Selected passage =>
┄┄┄┄┄┄┄┄┄┄┄┄┄┄┄┄┄┄┄┄

# Jacob Rug, 1st Section, off the loom



## wordancer (May 4, 2011)

I'm quite pleased with this project, warts and all (which just adds to its rustic charm). Finish length is 39" instead of the 40" that I planned for... lost an inch coming off the loom. Width is 14"+?, forgot to measure that. 😂

So if I bothered to do a sample I would have remember that there is a loss when a project is taken off the loom. So I'm considering this is a rather large sample for the the two long side pieces that are next. But as the yarn is wildly inconsistent, remember I was a little annoyed when I was spinning it.

The way I'm going to compensate for that is to weave a couple of inches more and don't hem stitch the end. That way when the pieces are being seam together the end pieces can be unraveled to fit. The end pieces (dark gray) will be about 4" wide each, which will add 8" to the total width. Say about 22"+ or so.


----------



## Susan from NC (Jan 23, 2013)

Looks beautiful so far. Thanks for showing it to us.


----------



## spins2knit (Jul 29, 2013)

Nice rug! Love your color sequence.


----------



## gardenpoet (Jun 24, 2016)

It is indeed beautiful! Your technique of just planning to unravel to fit the other panel is what an experienced weaving friend recently told me she does when I bemoaned the fact that I can never get my pieces exactly the length planned, no matter how carefully I measure as I go.


----------



## wordancer (May 4, 2011)

gardenpoet said:


> It is indeed beautiful! Your technique of just planning to unravel to fit the other panel is what an experienced weaving friend recently told me she does when I bemoaned the fact that I can never get my pieces exactly the length planned, no matter how carefully I measure as I go.


The thought was like a brilliant flash over my head.
😂😂😂


----------

┄┄┄┄┄┄┄┄┄┄┄┄┄┄┄┄┄┄┄┄

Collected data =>
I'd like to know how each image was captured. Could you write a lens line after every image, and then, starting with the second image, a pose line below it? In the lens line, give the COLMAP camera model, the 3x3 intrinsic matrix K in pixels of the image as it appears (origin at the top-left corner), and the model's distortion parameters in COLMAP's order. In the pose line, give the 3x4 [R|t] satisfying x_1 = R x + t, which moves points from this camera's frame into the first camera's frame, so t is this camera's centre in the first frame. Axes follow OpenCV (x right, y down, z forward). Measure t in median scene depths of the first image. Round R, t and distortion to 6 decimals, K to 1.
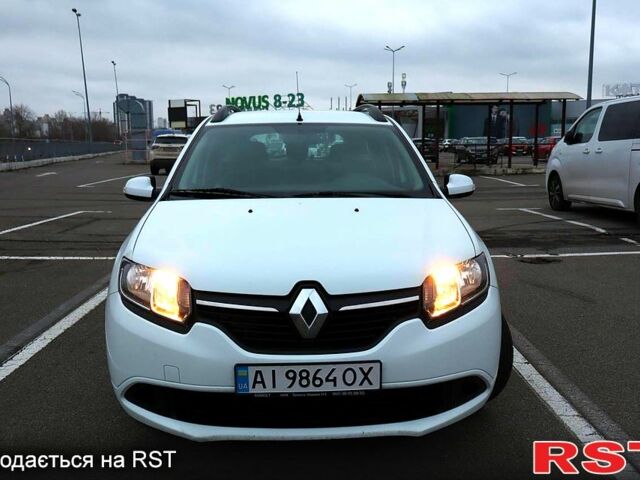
lens RADIAL K [[635.2, 0, 320.0], [0, 635.2, 240.0], [0, 0, 1]] dist [0.022919, 0.001032]
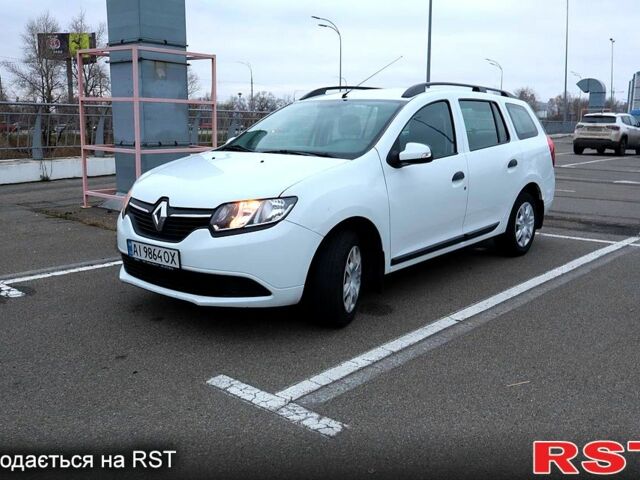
lens RADIAL K [[635.2, 0, 320.0], [0, 635.2, 240.0], [0, 0, 1]] dist [0.022919, 0.001032]
pose [[0.718862, 0.136325, -0.681654, 1.402111], [-0.116064, 0.990356, 0.075663, 0.004773], [0.685395, 0.024724, 0.727752, 0.086914]]
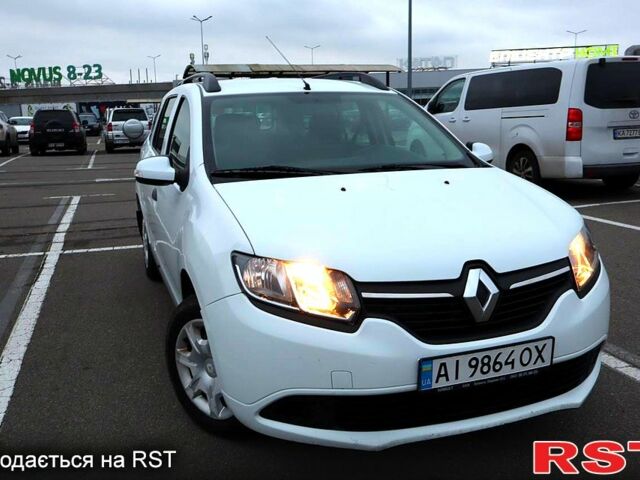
lens RADIAL K [[635.2, 0, 320.0], [0, 635.2, 240.0], [0, 0, 1]] dist [0.022919, 0.001032]
pose [[0.952857, -0.076091, 0.293723, -0.505817], [0.064150, 0.996682, 0.050092, -0.026278], [-0.296560, -0.028889, 0.954577, 0.182926]]
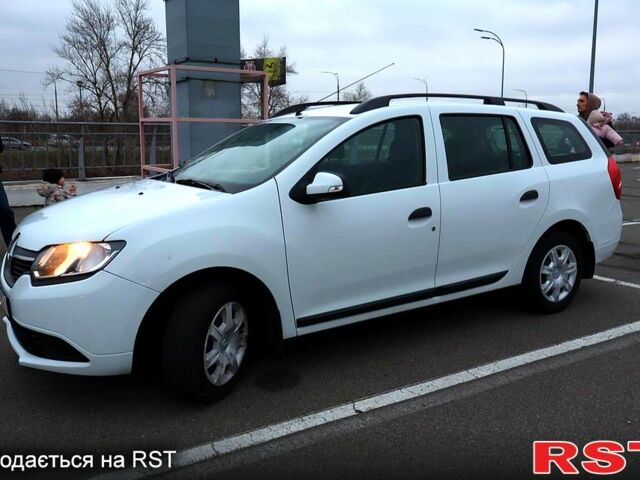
lens RADIAL K [[614.0, 0, 320.0], [0, 614.0, 240.0], [0, 0, 1]] dist [0.018052, 0.006081]
pose [[0.487567, 0.149380, -0.860212, 1.506995], [-0.134106, 0.986376, 0.095278, -0.142361], [0.862725, 0.068905, 0.500957, 0.893757]]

┄┄┄┄┄┄┄┄┄┄┄┄┄┄┄┄┄┄┄┄

Task list =>
1. Name every distinct user who posts in the rug thread.
2. Reproduce the Collected data entries word for word, leaving out the pictures.
The rug thread and the collected data entries are unrelated.

Answers per task =>
1. wordancer, Susan from NC, spins2knit, gardenpoet

2.
I'd like to know how each image was captured. Could you write a lens line after every image, and then, starting with the second image, a pose line below it? In the lens line, give the COLMAP camera model, the 3x3 intrinsic matrix K in pixels of the image as it appears (origin at the top-left corner), and the model's distortion parameters in COLMAP's order. In the pose line, give the 3x4 [R|t] satisfying x_1 = R x + t, which moves points from this camera's frame into the first camera's frame, so t is this camera's centre in the first frame. Axes follow OpenCV (x right, y down, z forward). Measure t in median scene depths of the first image. Round R, t and distortion to 6 decimals, K to 1.
lens RADIAL K [[635.2, 0, 320.0], [0, 635.2, 240.0], [0, 0, 1]] dist [0.022919, 0.001032]
lens RADIAL K [[635.2, 0, 320.0], [0, 635.2, 240.0], [0, 0, 1]] dist [0.022919, 0.001032]
pose [[0.718862, 0.136325, -0.681654, 1.402111], [-0.116064, 0.990356, 0.075663, 0.004773], [0.685395, 0.024724, 0.727752, 0.086914]]
lens RADIAL K [[635.2, 0, 320.0], [0, 635.2, 240.0], [0, 0, 1]] dist [0.022919, 0.001032]
pose [[0.952857, -0.076091, 0.293723, -0.505817], [0.064150, 0.996682, 0.050092, -0.026278], [-0.296560, -0.028889, 0.954577, 0.182926]]
lens RADIAL K [[614.0, 0, 320.0], [0, 614.0, 240.0], [0, 0, 1]] dist [0.018052, 0.006081]
pose [[0.487567, 0.149380, -0.860212, 1.506995], [-0.134106, 0.986376, 0.095278, -0.142361], [0.862725, 0.068905, 0.500957, 0.893757]]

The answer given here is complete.